- **TEXTE FOURNI**:
4. Utilisation de compétences qui ne figurent pas dans l’énoncé des critères de mérite

[54] La plaignante a fait valoir que la personne nommée avait été évaluée en fonction de compétences qui ne figuraient pas dans l’énoncé des critères de mérite pour le poste. Je ne suis pas d’accord pour dire que c’est ce qui s’est passé. La plaignante a confondu deux documents distincts : la Formulation de la décision de sélection et l’Évaluation des critères de mérite. Comme son nom l’indique, l’évaluation des critères de mérite a été effectuée dans le cadre du dernier document. Le premier document porte sur les raisons pour lesquelles un processus de nomination non annoncé a été utilisé.

[55] Quoi qu’il en soit, l’argument de la plaignante est fondé sur la notion selon laquelle un gestionnaire d’embauche ne peut tenir compte que des qualifications essentielles et des qualifications constituant un atout figurant dans l’énoncé des critères de mérite pour un poste. Il n’en est pas ainsi en l’espèce. Le paragraphe 30(2) de la LEFP prévoit qu’une nomination est fondée sur le mérite lorsque la personne nommée possède les qualifications essentielles pour le travail à accomplir et la CFP (en pratique, le gestionnaire d’embauche) prend en compte toute qualification supplémentaire (habituellement désigné les « qualifications constituant un atout »), les exigences opérationnelles actuelles ou futures de l’organisation et les besoins actuels ou futurs de l’organisation. De cette façon, la LEFP énonce expressément que les nominations sont fondées sur le mérite lorsque le gestionnaire d’embauche tient compte d’autres facteurs que les qualifications essentielles et les qualifications constituant un atout du poste. Comme l’a énoncé la Commission dans Gannon c. Sous-Ministre de la Défense nationale, 2009 TDFP 14, au par. 70 :

70 Les gestionnaires jouissent donc d’un vaste pouvoir discrétionnaire pour déterminer qui est la bonne personne pour occuper le poste. Dans certains cas, le gestionnaire peut choisir la personne à nommer en se fondant sur ses points forts par rapport à une ou à plusieurs qualifications essentielles, ou en tenant compte des besoins organisationnels ou des qualifications constituant un atout.

[Je souligne]

 

[56] Dans d’autres contextes, le fait de s’écarter de l’énoncé des critères de mérite peut constituer un abus de pouvoir. Toutefois, comme il s’agissait d’un processus de nomination non annoncé, il n’y a pas lieu de craindre qu’un candidat potentiel soit induit en erreur quant à la façon de formuler sa trousse de demande ou toute autre forme de préjudice pour les candidats potentiels. Le fait d’utiliser des compétences ou d’autres facteurs en plus de ceux qui figurent dans l’énoncé des critères de mérite ne constitue pas automatiquement un abus de pouvoir et n’était pas abusif dans la présente affaire.

5. Les discussions informelles et l’échange de renseignements outrepassent la portée de la plainte

[57] La plaignante a exprimé des préoccupations quant au fait qu’elle ait dû poser la question deux fois avant que M. Littlejohn n’entreprenne une discussion informelle avec elle au sujet de la nomination intérimaire. Comme l’a souligné l’intimé, il n’y a aucune obligation d’offrir une discussion informelle, et le fait qu’un plaignant doive en faire la demande n’est pas problématique; voir Pond c. Sous-ministre des Affaires indiennes et du Nord canadien, 2015 CRTEFP 44, au par. 35.

- **ENTRÉES RÉPERTORIÉES**:

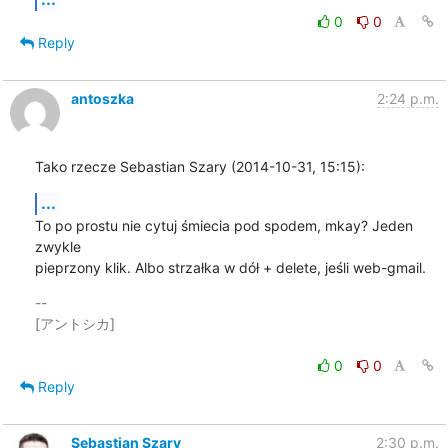
0
0
Reply
antoszka
2:24 p.m.
Tako rzecze Sebastian Szary (2014-10-31, 15:15):
...
To po prostu nie cytuj śmiecia pod spodem, mkay? Jeden 
zwykle

pieprzony klik. Albo strzałka w dół + delete, jeśli web-gmail.
-- 

[アントシカ]

0
0
Reply
Sebastian Szary
2:30 p.m.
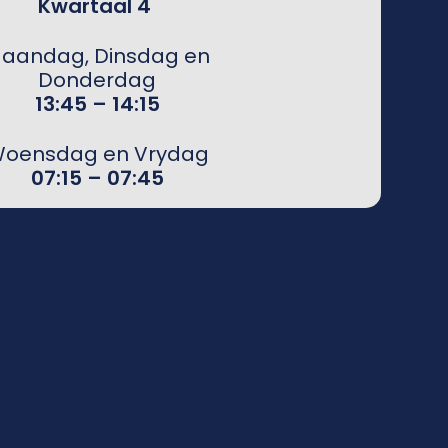
Kwartaal 4
aandag, Dinsdag en
Donderdag
13:45 – 14:15
oensdag en Vrydag
07:15 – 07:45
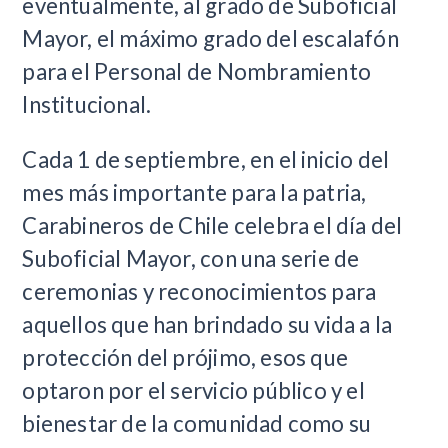
eventualmente, al grado de Suboficial
Mayor, el máximo grado del escalafón
para el Personal de Nombramiento
Institucional.
Cada 1 de septiembre, en el inicio del
mes más importante para la patria,
Carabineros de Chile celebra el día del
Suboficial Mayor, con una serie de
ceremonias y reconocimientos para
aquellos que han brindado su vida a la
protección del prójimo, esos que
optaron por el servicio público y el
bienestar de la comunidad como su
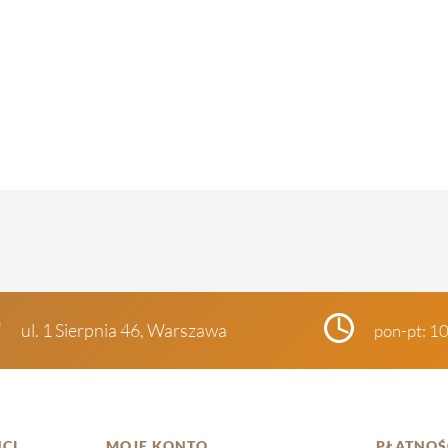
ul. 1 Sierpnia 46, Warszawa
pon-pt: 1
CI
MOJE KONTO
PŁATNOŚ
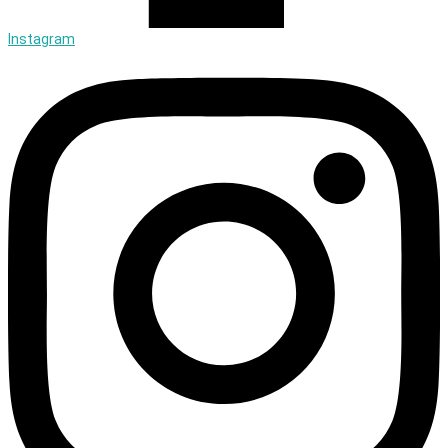
Instagram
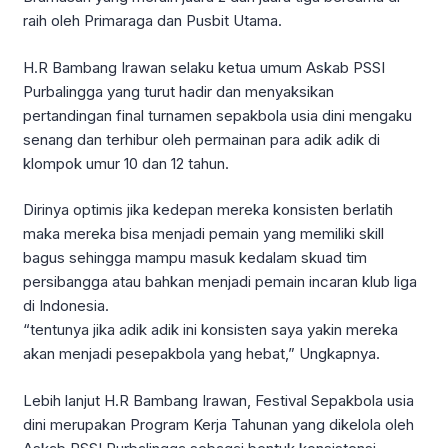
raih oleh Primaraga dan Pusbit Utama.
H.R Bambang Irawan selaku ketua umum Askab PSSI
Purbalingga yang turut hadir dan menyaksikan
pertandingan final turnamen sepakbola usia dini mengaku
senang dan terhibur oleh permainan para adik adik di
klompok umur 10 dan 12 tahun.
Dirinya optimis jika kedepan mereka konsisten berlatih
maka mereka bisa menjadi pemain yang memiliki skill
bagus sehingga mampu masuk kedalam skuad tim
persibangga atau bahkan menjadi pemain incaran klub liga
di Indonesia.
“tentunya jika adik adik ini konsisten saya yakin mereka
akan menjadi pesepakbola yang hebat,” Ungkapnya.
Lebih lanjut H.R Bambang Irawan, Festival Sepakbola usia
dini merupakan Program Kerja Tahunan yang dikelola oleh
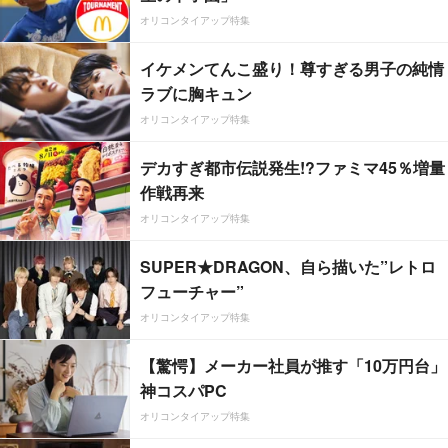
オリコンタイアップ特集
イケメンてんこ盛り！尊すぎる男子の純情
ラブに胸キュン
オリコンタイアップ特集
デカすぎ都市伝説発生!?ファミマ45％増量
作戦再来
オリコンタイアップ特集
SUPER★DRAGON、自ら描いた”レトロ
フューチャー”
オリコンタイアップ特集
【驚愕】メーカー社員が推す「10万円台」
神コスパPC
オリコンタイアップ特集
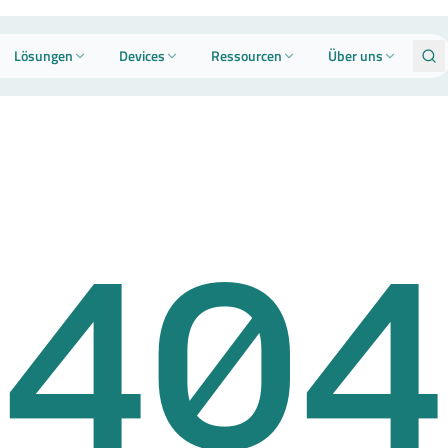
Lösungen
Devices
Ressourcen
Über uns
404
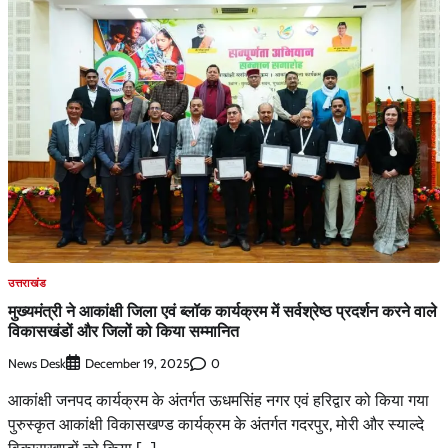
उत्तराखंड
मुख्यमंत्री ने आकांक्षी जिला एवं ब्लॉक कार्यक्रम में सर्वश्रेष्ठ प्रदर्शन करने वाले
विकासखंडों और जिलों को किया सम्मानित
News Desk
0
December 19, 2025
आकांक्षी जनपद कार्यक्रम के अंतर्गत ऊधमसिंह नगर एवं हरिद्वार को किया गया
पुरुस्कृत आकांक्षी विकासखण्ड कार्यक्रम के अंतर्गत गदरपुर, मोरी और स्याल्दे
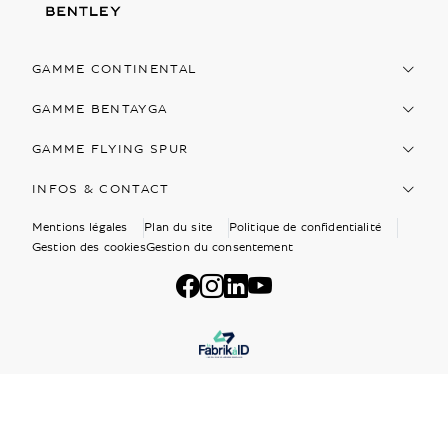
GAMME CONTINENTAL
GAMME BENTAYGA
GAMME FLYING SPUR
INFOS & CONTACT
Mentions légales
Plan du site
Politique de confidentialité
Gestion des cookies
Gestion du consentement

- **CONSIGNE**:
Reproduisez fidèlement le passage du texte fourni qui va de « [54] La plaignante » jusqu'à « a été utilisé. » inclusivement. Les enregistrements ne sont d'aucune utilité ici.

- **CORRIGÉ**:
[54] La plaignante a fait valoir que la personne nommée avait été évaluée en fonction de compétences qui ne figuraient pas dans l’énoncé des critères de mérite pour le poste. Je ne suis pas d’accord pour dire que c’est ce qui s’est passé. La plaignante a confondu deux documents distincts : la Formulation de la décision de sélection et l’Évaluation des critères de mérite. Comme son nom l’indique, l’évaluation des critères de mérite a été effectuée dans le cadre du dernier document. Le premier document porte sur les raisons pour lesquelles un processus de nomination non annoncé a été utilisé.